OK, ENOUGH MUSH - ON A COMPLETELY DIFFERENT NOTE: THE ONLY THING WORSE THAN BEING THE MOST HATED EMPLOYEE IN YOUR OFFICE IS BEING THE MOST LOVED. I KNOW YOU ARE READING THAT STATEMENT AND THINKING – “HAVE YOU BEEN SMOKING THE CRACK PIPE, APRIL?” BUT LET ME TELL YOU, BEING THE ONE EVERYONE DOTES ON (PERHAPS BECAUSE I’M A HARDWORKER – MORE LIKELY BECAUSE I’VE COME TO WORK HERE FROM SO FAR AWAY) IS REALLY HARD.
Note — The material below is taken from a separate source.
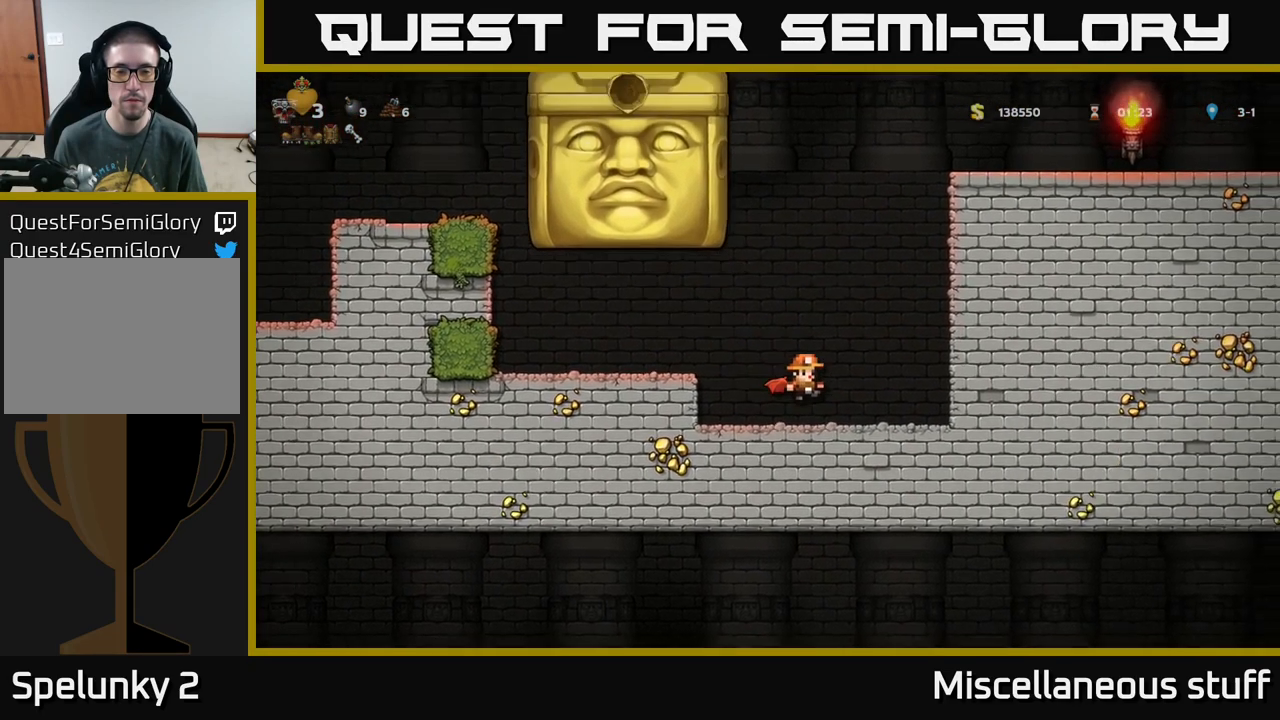
{"buttons": [], "left_stick": "center", "events": [[183, "DPAD_RIGHT", "up"]]}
THE MOOD AT WORK HAS BEEN TENSE LATELY - TO SAY THE LEAST. THE ASSOCIATES (ATTORNEYS WHO ARE NOT PARTNERS) IN THE OFFICE, GOT “BLASTED” BY THE BOSS ABOUT A WEEK AGO. (“BLASTED” IS WHAT THEY CALL IT HERE – YELLING, THREATS TO FIRE, ETC.) THE BOSS HAD BEEN TRAVELING ON BUSINESS FOR OVER A WEEK AND WHEN SHE CAME BACK – WELL, LET’S JUST SAY HELL HATH NO FURY! THEN TODAY, THE OTHER FEMALE INTERN (AN INDIA NATIVE) WAS CALLED INTO THE BOSS'S OFFICE AS SOON AS SHE STROLLED INTO THE OFFICE – AROUND 10AM. APPARENTLY SHE WAS YELLED AT FOR COMING IN BETWEEN 9:30 AND 10 EACH DAY (THE OFFICE STARTS AT 9) AND TOLD SINCE SHE’D TAKEN IT UPON HERSELF TO SHORTEN THE LENGTH OF HER INTERNSHIP FROM 2 MONTHS TO 4 WEEKS – SHE WOULD ONLY BE WORKING AT THE FIRM FOR 3 WEEKS. (I.E. THAT SHE WOULD NOT BE NEEDED AFTER NEXT MONDAY. YIKES!) WELL THAT POOR GIRL CAME INTO THE CONFERENCE ROOM TO TELL ME ABOUT IT – FIGHTING BACK TEARS – ASKING WHY THE BOSS HAD TO TREAT HER LIKE THAT, AND I FELT SO BAD FOR HER. :(

ABOUT 45 MINS. LATER (AFTER THE OTHER INTERN HAD GONE TO ANOTHER PART OF THE OFFICE TO WORK) THE BOSS BURSTS IN MY DOOR AND SAYS “APRIL, COME TO MY OFFICE!” WELL, I WAS ALREADY STARTLED BY THE “BURSTING IN” BUT I WAS THINKING “OH BOY, THIS CAN'T BE GOOD.” WELL, TURNS OUT THE BOSS WAS SO EXCITED – SHE WANTED TO GIVE ME AN ART BOOK AND A DVD TO CHECK OUT BEFORE MY TRIP TO LEH WITH HANK. SHE KEPT GOING ON ABOUT THE BEAUTY OF LEH, AND HOW EXCITED SHE WAS THAT I WAS GOING THERE. WHEN I LEFT HER OFFICE I WAS CARRYING THIS HUGE ART BOOK – MAYBE 20”X20” AND A FEW PEOPLE SAW ME WITH IT. I FELT SO BAD. THAT FEELING LIKE, I DON’T WANT TO BE MOM’S FAVORITE CHILD, I JUST WANT HER TO BE NICE TO EVERYONE EQUALLY! I GUESS I SHOULD COUNT MY BLESSINGS, BUT I JUST HATE TO SEE OTHER PEOPLE SUFFER. (AND I KNOW IT IS SALT IN A WOUND TO SEE SOMEONE ELSE BEING CONSTANTLY DOTED ON!) I JUST HAVE TO HOPE THAT THEY WON’T THROW ME INTO A PIT AND THEN SELL ME TO PASSERS-BY – LIKE JOSEPH’S BROTHERS DID TO HIM IN THE BIBLE!

1 comment:

Hank Gay said...

Wow! How crazy is it that you referenced Joseph? We just finished up a series about Joseph at church.